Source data
□ □ □
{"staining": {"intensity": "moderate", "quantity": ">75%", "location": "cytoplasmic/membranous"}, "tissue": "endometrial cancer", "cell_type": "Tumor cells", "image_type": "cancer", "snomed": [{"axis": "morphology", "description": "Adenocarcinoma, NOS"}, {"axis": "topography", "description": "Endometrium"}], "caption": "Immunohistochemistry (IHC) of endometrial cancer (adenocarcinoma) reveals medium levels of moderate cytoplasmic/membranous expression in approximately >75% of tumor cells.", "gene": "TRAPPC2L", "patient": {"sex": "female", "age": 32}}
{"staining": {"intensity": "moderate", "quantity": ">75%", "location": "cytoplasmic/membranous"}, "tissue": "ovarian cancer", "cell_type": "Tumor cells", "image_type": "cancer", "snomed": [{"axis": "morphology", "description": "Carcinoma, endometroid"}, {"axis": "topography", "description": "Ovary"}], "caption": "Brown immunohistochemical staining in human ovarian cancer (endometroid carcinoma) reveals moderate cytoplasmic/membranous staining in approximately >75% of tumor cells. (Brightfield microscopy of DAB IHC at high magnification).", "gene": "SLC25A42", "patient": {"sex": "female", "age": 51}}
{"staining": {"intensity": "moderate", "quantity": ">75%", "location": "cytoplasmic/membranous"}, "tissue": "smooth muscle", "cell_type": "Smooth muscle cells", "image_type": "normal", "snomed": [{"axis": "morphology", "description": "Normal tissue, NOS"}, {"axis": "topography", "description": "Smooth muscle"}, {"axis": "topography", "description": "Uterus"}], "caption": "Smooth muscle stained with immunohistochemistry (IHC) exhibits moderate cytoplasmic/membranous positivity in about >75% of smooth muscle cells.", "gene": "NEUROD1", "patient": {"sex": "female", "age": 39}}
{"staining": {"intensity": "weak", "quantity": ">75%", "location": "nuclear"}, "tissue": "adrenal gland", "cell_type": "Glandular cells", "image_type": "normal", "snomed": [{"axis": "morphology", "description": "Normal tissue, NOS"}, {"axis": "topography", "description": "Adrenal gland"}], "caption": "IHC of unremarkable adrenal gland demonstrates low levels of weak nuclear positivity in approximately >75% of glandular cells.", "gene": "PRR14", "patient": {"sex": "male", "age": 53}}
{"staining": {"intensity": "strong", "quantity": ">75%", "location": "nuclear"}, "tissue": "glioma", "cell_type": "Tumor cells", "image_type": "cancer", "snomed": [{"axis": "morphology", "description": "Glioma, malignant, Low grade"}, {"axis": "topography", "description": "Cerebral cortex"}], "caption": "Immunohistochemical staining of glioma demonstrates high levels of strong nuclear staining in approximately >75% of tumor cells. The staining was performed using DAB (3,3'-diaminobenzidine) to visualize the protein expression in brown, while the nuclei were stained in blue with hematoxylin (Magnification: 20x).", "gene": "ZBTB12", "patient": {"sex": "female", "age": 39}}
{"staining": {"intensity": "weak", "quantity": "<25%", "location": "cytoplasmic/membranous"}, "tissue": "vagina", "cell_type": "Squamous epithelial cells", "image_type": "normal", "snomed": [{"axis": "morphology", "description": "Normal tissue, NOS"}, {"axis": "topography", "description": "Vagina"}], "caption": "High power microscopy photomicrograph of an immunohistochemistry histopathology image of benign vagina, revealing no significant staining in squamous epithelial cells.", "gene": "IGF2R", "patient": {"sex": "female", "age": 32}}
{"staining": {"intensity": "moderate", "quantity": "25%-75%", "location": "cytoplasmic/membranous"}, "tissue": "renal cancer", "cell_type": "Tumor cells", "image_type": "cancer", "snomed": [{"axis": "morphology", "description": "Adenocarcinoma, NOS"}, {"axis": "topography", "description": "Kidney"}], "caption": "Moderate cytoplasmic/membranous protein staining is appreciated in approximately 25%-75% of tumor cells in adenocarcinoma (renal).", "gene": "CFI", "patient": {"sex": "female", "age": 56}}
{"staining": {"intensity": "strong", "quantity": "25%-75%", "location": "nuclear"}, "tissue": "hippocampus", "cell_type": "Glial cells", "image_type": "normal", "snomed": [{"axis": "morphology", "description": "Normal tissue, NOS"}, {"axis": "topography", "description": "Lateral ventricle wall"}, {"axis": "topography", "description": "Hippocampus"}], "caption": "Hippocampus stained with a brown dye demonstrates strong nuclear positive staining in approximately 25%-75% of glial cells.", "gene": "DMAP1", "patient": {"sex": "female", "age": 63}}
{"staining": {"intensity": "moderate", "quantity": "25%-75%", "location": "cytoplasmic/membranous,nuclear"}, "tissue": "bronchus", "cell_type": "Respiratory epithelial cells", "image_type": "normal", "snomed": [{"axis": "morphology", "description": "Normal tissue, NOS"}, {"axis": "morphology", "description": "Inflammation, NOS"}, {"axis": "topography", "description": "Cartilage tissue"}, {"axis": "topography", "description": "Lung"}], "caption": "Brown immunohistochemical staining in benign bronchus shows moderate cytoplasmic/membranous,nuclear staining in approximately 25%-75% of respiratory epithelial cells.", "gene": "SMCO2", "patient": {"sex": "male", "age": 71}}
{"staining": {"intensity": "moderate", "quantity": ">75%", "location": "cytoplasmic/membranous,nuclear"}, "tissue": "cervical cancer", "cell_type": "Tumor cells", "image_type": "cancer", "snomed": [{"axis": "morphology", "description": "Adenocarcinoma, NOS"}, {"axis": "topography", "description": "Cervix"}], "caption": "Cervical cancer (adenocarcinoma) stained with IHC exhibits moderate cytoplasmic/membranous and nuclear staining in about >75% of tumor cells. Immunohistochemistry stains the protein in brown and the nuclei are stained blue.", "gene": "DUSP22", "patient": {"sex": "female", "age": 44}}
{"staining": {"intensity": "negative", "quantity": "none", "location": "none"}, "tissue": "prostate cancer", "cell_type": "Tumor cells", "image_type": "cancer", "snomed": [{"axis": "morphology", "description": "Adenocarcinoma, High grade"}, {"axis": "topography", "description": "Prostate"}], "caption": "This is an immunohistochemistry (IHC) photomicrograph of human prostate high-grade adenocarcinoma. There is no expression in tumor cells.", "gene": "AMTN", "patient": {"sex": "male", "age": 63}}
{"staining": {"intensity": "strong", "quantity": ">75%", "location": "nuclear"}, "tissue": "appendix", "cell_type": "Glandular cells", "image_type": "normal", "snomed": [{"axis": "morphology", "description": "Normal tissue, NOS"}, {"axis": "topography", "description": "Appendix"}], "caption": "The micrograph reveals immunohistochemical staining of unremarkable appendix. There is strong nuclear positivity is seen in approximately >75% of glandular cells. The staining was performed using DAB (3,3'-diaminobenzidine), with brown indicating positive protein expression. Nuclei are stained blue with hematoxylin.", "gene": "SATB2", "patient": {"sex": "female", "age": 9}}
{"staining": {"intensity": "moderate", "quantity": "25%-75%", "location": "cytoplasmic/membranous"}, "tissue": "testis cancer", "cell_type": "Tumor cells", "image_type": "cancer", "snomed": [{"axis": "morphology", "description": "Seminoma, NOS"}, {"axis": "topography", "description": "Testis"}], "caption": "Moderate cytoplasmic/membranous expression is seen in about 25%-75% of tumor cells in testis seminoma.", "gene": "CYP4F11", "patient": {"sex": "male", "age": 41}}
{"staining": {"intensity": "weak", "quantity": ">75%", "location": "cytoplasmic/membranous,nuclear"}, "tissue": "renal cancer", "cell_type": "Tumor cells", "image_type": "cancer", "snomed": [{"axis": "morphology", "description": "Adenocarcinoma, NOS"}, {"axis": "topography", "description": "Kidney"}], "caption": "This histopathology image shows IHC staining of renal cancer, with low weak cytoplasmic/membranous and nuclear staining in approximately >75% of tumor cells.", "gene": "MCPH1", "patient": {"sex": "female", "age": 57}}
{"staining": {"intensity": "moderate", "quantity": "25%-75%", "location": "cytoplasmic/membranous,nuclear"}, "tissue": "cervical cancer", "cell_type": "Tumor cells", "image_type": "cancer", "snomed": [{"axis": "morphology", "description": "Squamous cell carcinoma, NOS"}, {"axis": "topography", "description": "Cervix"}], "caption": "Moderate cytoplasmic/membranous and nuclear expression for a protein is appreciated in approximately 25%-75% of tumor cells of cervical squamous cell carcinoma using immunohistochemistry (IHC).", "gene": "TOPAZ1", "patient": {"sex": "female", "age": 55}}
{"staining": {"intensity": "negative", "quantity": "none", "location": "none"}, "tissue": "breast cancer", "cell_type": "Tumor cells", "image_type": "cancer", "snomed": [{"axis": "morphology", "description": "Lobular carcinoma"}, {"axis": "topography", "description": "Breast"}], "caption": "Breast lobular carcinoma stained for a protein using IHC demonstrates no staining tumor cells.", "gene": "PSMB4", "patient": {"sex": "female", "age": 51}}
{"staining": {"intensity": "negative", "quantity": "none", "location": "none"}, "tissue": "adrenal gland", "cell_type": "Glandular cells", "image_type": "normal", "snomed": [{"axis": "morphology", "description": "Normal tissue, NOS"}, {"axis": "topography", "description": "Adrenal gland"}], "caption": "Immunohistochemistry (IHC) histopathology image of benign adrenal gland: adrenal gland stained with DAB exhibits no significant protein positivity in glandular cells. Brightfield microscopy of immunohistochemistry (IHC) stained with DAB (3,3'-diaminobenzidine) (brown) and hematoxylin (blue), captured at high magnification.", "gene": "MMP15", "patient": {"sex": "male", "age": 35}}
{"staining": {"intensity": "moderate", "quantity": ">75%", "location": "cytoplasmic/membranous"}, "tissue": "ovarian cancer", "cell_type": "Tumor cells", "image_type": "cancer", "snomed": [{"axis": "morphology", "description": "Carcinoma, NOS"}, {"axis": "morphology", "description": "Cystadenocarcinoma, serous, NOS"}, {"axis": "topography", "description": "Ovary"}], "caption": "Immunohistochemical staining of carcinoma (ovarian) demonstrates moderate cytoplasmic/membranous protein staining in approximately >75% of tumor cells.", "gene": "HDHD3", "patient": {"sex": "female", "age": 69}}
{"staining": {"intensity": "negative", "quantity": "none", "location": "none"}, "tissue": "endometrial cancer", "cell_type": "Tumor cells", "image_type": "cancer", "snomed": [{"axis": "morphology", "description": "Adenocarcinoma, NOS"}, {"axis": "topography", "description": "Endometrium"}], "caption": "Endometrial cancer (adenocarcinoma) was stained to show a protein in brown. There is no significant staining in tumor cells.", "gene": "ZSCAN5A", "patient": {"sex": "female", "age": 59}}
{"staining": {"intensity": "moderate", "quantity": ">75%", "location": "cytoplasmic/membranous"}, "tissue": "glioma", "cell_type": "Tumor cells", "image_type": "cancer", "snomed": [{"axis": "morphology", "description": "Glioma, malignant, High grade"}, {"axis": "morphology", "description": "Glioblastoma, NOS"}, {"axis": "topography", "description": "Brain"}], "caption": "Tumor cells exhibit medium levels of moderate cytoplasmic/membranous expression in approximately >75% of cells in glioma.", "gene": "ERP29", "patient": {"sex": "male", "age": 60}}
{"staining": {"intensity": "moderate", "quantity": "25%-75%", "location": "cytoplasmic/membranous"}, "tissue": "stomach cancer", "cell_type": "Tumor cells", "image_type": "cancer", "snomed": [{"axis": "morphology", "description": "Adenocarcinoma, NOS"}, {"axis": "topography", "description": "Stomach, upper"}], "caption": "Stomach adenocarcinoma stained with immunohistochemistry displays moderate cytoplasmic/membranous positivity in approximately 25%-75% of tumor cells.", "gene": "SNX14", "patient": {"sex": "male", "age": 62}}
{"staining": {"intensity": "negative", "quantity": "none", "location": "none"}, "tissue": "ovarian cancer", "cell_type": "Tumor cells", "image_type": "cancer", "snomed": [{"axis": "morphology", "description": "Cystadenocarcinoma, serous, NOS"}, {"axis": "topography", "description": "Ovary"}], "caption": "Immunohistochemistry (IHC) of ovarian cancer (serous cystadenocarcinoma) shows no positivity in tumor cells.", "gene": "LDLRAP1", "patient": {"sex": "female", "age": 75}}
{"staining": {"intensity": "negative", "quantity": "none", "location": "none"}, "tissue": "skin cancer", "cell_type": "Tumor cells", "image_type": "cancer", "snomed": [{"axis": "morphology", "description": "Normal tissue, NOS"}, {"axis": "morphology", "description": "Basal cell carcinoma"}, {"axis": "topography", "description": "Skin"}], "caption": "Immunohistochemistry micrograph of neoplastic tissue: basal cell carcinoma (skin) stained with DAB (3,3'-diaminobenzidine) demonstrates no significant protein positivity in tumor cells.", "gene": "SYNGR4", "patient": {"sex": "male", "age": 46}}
□ □ □
● **Work to be completed**:
The required output is the entries from their opening line through the line holding "staining in human", repeated exactly, with both end lines kept.

● **Worked solution**:
{"staining": {"intensity": "moderate", "quantity": ">75%", "location": "cytoplasmic/membranous"}, "tissue": "endometrial cancer", "cell_type": "Tumor cells", "image_type": "cancer", "snomed": [{"axis": "morphology", "description": "Adenocarcinoma, NOS"}, {"axis": "topography", "description": "Endometrium"}], "caption": "Immunohistochemistry (IHC) of endometrial cancer (adenocarcinoma) reveals medium levels of moderate cytoplasmic/membranous expression in approximately >75% of tumor cells.", "gene": "TRAPPC2L", "patient": {"sex": "female", "age": 32}}
{"staining": {"intensity": "moderate", "quantity": ">75%", "location": "cytoplasmic/membranous"}, "tissue": "ovarian cancer", "cell_type": "Tumor cells", "image_type": "cancer", "snomed": [{"axis": "morphology", "description": "Carcinoma, endometroid"}, {"axis": "topography", "description": "Ovary"}], "caption": "Brown immunohistochemical staining in human ovarian cancer (endometroid carcinoma) reveals moderate cytoplasmic/membranous staining in approximately >75% of tumor cells. (Brightfield microscopy of DAB IHC at high magnification).", "gene": "SLC25A42", "patient": {"sex": "female", "age": 51}}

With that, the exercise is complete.